Pandas in China

Pandas in freier Wildbahn leben ausschließlich in China. Der Bär mit der schwarz-weißen Fellzeichnung dient als Logo für den WWF (World Wide Found For Nature), eine der größten Organisationen zum Natur- und Tierschutz weltweit. Der WWF setzt sich seit mehr als 25 Jahren erfolgreich für das Überleben der Pandas ein. In China gilt der Panda als Nationalgut und ist streng geschützt.

Der Große Panda

  • Familie: Bären
  • Gattung: Pandabär (Ailuropoda)
  • Größe: 1,70 Meter
  • Gewicht: 100-140 Kilogramm
  • Nahrung: Pflanzenfresser
  • Lebensraum: Bergwälder in Höhen zwischen 1400-4000 Metern

Aus den Bergtälern wurde der Panda durch die Menschen verdrängt. In China leben ungefähr 1600 Tiere. Der Panda hält wie die anderen Bären keinen Winterschlaf. Die dicke Fettschicht und das dichte Fell schützen ihn gegen die Kälte. Pandas sind Einzelgänger. Sie finden sich nur in der Paarungszeit im Frühjahr für einige Tage zusammen. Pandabärinnen werden im dritten bis vierten Lebensjahr fruchtbar. Die Tragzeit beträgt fünf Monate. Das Pandababy wiegt nach der Geburt ungefähr 100 Gramm und wird acht Monate gesäugt. Mit fünf Monaten können die Jungen bereits feste Nahrung zu sich nehmen. Mit 1,5 Jahren sind Pandas ausgewachsen.

Die Nahrung der Pandas

Pandas ernähren sich ausschließlich von Bambus. Sie fressen die Blätter und die Stängel der Pflanze. Jeden Tag nehmen die Bären 20 bis 30 Kilogramm Bambus zu sich um ihren Nährstoffbedarf zu decken. Die reine Fresszeit beträgt täglich circa 16 Stunden. Bambus wächst sehr langsam. Eine Bambuspflanze benötigt fünf Jahre, ehe aus dem Samen neue Pflanzen entstehen. Pandas sind also nicht nur durch die Abholzung ihres Lebensraumes, sondern auch durch Nahrungsmangel stark gefährdet. Durch die spezielle Nahrung leben die Pandas nur in China.

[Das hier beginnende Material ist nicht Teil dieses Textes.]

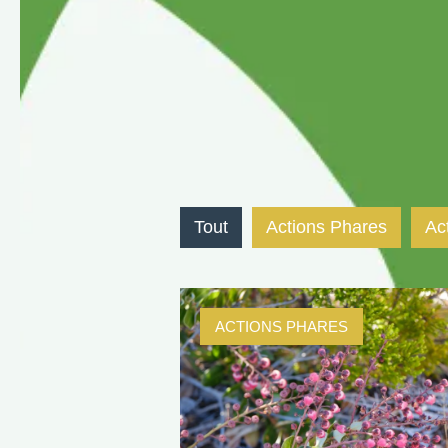
Tout
Actions Phares
Ac
ACTIONS PHARES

Pandas in zoologischen Gärten

Pandas in Gefangenschaft schließen sich dem Menschen an. An der engen Bindung scheitert oftmals die Vermehrung, da sie ihre Artgenossen nicht erkennen. Zur Erhaltung der Art werden Pandas künstlich gezeugt. China leiht Pandas an zoologische Gärten aus. Nach einigen Jahren kehren die Bären in ihre Heimat zurück. In zoologischen Gärten werden oft Kleine Pandas, auch Katzenbären genannt, gehalten. Diese haben eine Körperhöhe zwischen 30 und 40 Zentimetern und ernähren sich ebenfalls von Bambus. Auch sie sind vom Aussterben bedroht.

Der Schutz von Pandas

Der Erhalt der Art ist in China ein nationales Anliegen. Bisher wurden mehr als 30 Schutzgebiete für den Panda eingerichtet. Seit 1998 ist die Abholzung der Bambuswälder gesetzlich verboten. China plant die Schaffung von Grünstreifen, um den frei lebenden Pandas die Futtersuche zwischen den einzelnen Waldinseln zu ermöglichen. Der WWF hilft der Bevölkerung bei der Suche nach alternativen Einkommensquellen, seit die Abholzung der Bambuswälder verboten ist. Zudem werden Patrouillen gegen Wilderer finanziert.